Another example of a seemingly “unrelated” body part is presented by Greg Dea, a sports physiotherapist from Australia who recently worked for the FIVB World Cup Winner’s, Chinese Women’s Volleyball team. In his article, “Knee injury- Bulletproofing The Volleyball Knee”, (2) he shows a case study of how dysfunction in a “distant” body part causes problems elsewhere. In this example Chinese outside hitter Yang Fang Xu injured her right knee. This knee injury is set up by the painful dysfunction of her left shoulder. Because she cannot strike straight overhead (check out the video and freeze frame included in the article, she is forced to lean her upper body to the right. The position forces her into a single leg landing (instead of a double leg landing) on her right side. In addition, the posture she lands in makes it more difficult to recruit muscles that support the knee. The result is not pretty.

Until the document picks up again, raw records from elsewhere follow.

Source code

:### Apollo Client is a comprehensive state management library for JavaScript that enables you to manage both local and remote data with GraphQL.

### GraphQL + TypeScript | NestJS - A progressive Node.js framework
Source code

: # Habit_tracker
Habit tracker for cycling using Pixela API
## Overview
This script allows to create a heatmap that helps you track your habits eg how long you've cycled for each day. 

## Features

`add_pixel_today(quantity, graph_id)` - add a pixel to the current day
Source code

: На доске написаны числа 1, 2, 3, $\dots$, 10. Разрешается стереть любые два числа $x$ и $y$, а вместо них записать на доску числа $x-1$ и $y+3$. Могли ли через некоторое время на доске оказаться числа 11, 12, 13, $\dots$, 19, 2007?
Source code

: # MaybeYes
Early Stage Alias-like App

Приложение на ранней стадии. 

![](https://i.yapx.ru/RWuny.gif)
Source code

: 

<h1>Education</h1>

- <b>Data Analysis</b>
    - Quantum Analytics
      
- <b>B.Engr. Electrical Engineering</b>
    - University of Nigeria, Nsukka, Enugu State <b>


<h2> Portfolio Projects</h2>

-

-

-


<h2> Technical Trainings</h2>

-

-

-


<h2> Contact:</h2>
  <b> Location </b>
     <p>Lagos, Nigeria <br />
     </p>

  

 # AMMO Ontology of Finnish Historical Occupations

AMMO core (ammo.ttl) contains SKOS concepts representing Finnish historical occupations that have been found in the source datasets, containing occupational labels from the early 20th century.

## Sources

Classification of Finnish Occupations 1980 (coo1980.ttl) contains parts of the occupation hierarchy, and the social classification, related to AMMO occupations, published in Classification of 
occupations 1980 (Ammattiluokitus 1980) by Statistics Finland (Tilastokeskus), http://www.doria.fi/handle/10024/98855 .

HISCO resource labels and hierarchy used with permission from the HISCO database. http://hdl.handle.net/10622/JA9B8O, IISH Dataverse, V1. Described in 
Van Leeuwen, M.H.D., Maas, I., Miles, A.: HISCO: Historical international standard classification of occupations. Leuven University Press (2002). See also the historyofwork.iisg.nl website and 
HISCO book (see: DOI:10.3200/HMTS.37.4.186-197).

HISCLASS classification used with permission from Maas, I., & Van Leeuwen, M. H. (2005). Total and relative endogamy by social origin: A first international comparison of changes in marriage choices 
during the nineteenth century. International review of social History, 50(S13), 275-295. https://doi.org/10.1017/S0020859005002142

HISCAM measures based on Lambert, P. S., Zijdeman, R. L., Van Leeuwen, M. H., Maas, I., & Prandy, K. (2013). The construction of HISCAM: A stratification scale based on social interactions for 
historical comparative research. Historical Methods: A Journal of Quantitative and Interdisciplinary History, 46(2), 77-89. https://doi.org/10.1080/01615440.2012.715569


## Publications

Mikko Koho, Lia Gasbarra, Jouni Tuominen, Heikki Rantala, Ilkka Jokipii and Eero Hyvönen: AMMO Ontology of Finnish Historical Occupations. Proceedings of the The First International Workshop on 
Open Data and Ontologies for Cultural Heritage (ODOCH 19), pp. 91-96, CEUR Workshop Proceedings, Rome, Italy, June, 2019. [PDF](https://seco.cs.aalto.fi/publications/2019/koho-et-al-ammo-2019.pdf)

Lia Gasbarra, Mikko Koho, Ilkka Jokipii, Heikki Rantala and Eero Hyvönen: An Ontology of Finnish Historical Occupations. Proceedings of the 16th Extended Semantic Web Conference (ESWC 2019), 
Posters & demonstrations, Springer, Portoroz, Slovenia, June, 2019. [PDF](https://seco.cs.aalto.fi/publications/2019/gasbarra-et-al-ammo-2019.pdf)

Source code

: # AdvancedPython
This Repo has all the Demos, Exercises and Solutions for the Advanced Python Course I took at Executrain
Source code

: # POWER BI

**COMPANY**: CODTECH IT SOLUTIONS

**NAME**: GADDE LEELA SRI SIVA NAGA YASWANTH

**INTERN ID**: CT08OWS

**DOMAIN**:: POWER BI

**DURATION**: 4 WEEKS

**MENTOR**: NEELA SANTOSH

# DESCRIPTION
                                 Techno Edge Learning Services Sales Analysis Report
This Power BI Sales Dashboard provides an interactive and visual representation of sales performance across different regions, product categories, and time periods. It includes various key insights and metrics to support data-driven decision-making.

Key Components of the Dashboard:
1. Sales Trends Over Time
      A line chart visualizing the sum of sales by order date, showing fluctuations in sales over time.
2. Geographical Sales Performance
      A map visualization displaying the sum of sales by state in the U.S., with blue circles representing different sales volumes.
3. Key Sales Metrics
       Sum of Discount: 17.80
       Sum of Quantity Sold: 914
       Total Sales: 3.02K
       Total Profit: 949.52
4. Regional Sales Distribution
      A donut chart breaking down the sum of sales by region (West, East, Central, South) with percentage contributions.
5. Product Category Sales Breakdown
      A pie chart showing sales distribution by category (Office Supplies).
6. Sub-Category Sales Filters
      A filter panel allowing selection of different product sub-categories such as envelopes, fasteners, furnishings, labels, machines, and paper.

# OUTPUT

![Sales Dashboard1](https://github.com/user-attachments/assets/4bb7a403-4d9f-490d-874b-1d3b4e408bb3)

Many great athletes are so great at compensating for their dysfunctions that we don’t notice it until they get hurt. Therefore fitness along with other factors (ie. Sleep, recovery for stressors, nutrition, etc.) are not only part of performing well, but also avoiding injury. You can’t participate very well when hurt, at least not for very long. Dr. Charlie Weingroff explains it this way, “When someone requires physical rehabilitation, it indicates that one of more systems in the body were not resilient to a stressor of some kind.” (3) While this article has referred primarily to athletes, the same principles are true for everyday activities. All activities require fitness, the more aspects of fitness we posses, the fewer compensatory movements we will have, and the less likely we are to suffer injury or even breakdowns in our health. Make sure when you begin your fitness program to have a professional screen your movements and monitor your progress. Doing so will ensure that your fitness professional and you will know what kinds of training you can do at a high intensity, what others need to be done at a lower intensity, if the program you are using is helping you reach your goals while maintaining a high quality of movement, and if you need help from a healthcare professional.